Of course, no current map shows the Gulf of California connected to the Salton Sea, and for that we can thank the Colorado River. About 5.5 million years ago it started flowing into the low-lying areas at the northern end of the Gulf of California (which was rapidly rifting apart) and forming large tectonic valleys that are similar to Death Valley today. The Colorado brought with it an enormous amount of sand and silt that essentially filled up the tectonic valleys across the entire area from the Salton Sea to the current Gulf of California, forming an agricultural river delta between Mexicali and Yuma. When you look at Google Map imagery of the Gulf of California today, you can clearly see the smooth, sandy bottom that characterizes the seafloor in the northern part of the gulf where the Colorado River deposited sand and silt, in contrast to the jagged and faulted continental remnants that characterize the seafloor in the central and southern Gulf, from about Bahia Los Angeles on down. The whole story is written right there on the seabed.

And the story is not over yet. The Gulf of California is still rifting apart, and the Baja peninsula continues its journey to the northwest, moving away from mainland Mexico at about 45 millimeters per year, although sometimes much faster. Observes Scott, “We are constantly reminded of the active tectonic plates in the Gulf of California by large earthquakes of Magnitudes 4 to 6 that occur in the Gulf every year.

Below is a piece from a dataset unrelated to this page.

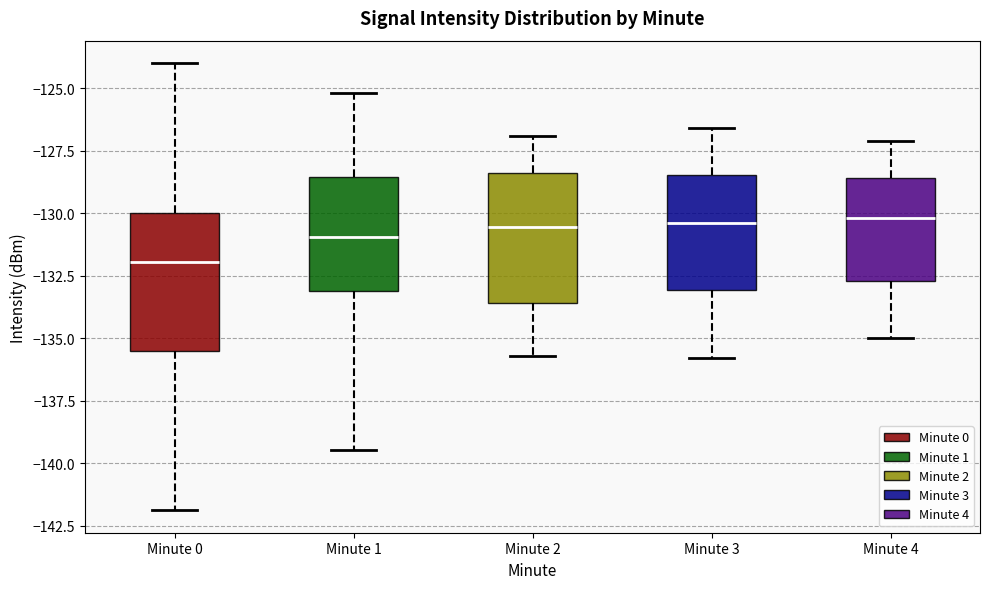

Where is the lower edge of the box for Minute 4 on the y-axis? The values are not printed on the chart, so give them approximately, as read against the axis.

-132.5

The most recent large earthquake (M7.2) occurred in northeastern Baja California on Easter Sunday 2010, tearing a 120-kilometer gash across Earth’s surface, and moving the Baja peninsula several feet towards the northwest in less than a minute.”

Baja’s journey will continue. Along with the southern parts of the US state of California that are to the west of the San Andreas fault, Baja will continue to travel roughly 50 kilometers every million years, eventually sliding past Vancouver and Juneau and colliding with Anchorage in 50 million years or so. Which, remember, is just the margin of error for the age of Earth. We are practically there.